Where you go to die
27 March 2008Every time EMS transports a patient to the hospital, there’s a risk of a crash, which is bad for the patient, the driver, other drivers, and (especially) the (generally unbelted) attendant in back. I don’t know about you, but I’d be particularly angry if this happened while I was transporting someone who had no chance of living anyway. (In fact, I might even be quite angry just to risk my back carrying such a person down a bunch of stairs.)
This is why it’s interesting that some medics appear to ignore protocols that allow them to terminate resuscitations in the field–according to one study, more than half of patients eligible for stoppage of efforts were ultimately transported (and all of the 131 patients died). While there might be dozens of possible reasons for this, the authors note that “[i]n no case was a mitigating reason documented to justify transporting” any patient meeting criteria.
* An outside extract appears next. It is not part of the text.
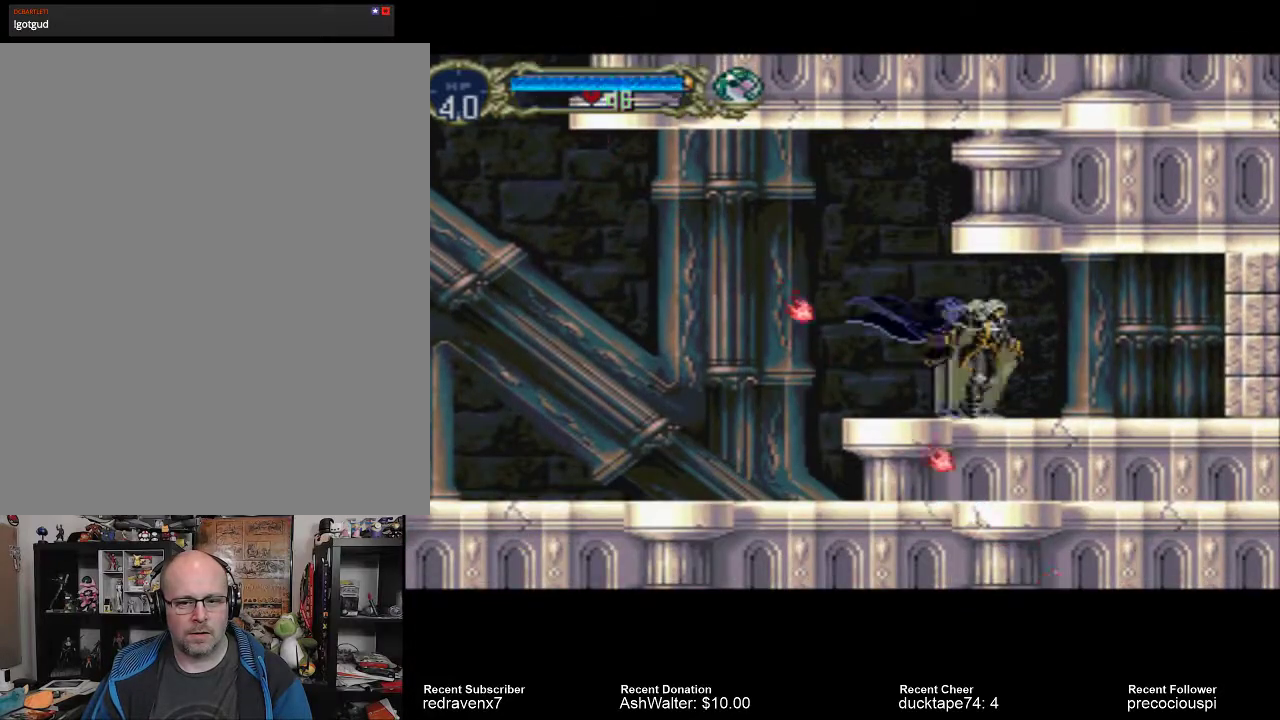
{"buttons": [], "left_stick": "center", "right_stick": "center", "events": []}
There might be a good reason or two to transport in some of these futile cases: after all, you don’t really want to call the code when you’re working someone in public, do you? But by the same token, we’re really doing a disservice to a lot of people every time we do so: to ourselves (the risks of driving, generally in emergency mode no less), to the public (again, emergency-mode driving), to the patient (at least when they collapse at home, since most of them would rather die there), and to the patient’s family (by prolonging a hope that isn’t really founded).
The biggest disadvantage? Paramedic training has not yet caught up with practice, and there just isn’t enough time to teach how to give bad news. Maybe, as the training becomes longer (and becomes true education), this will sneak its way in there.
Conclusion: Let these poor people finish dying at home, if that’s where they started.




I wish it was as easy as simply giving bad news to the family. In many cases the family adamantly demands resuscitation efforts no matter how grim an outlook you paint for them. I’m all for not working futile arrests, but often it is not easy to convince family that the patient has passed.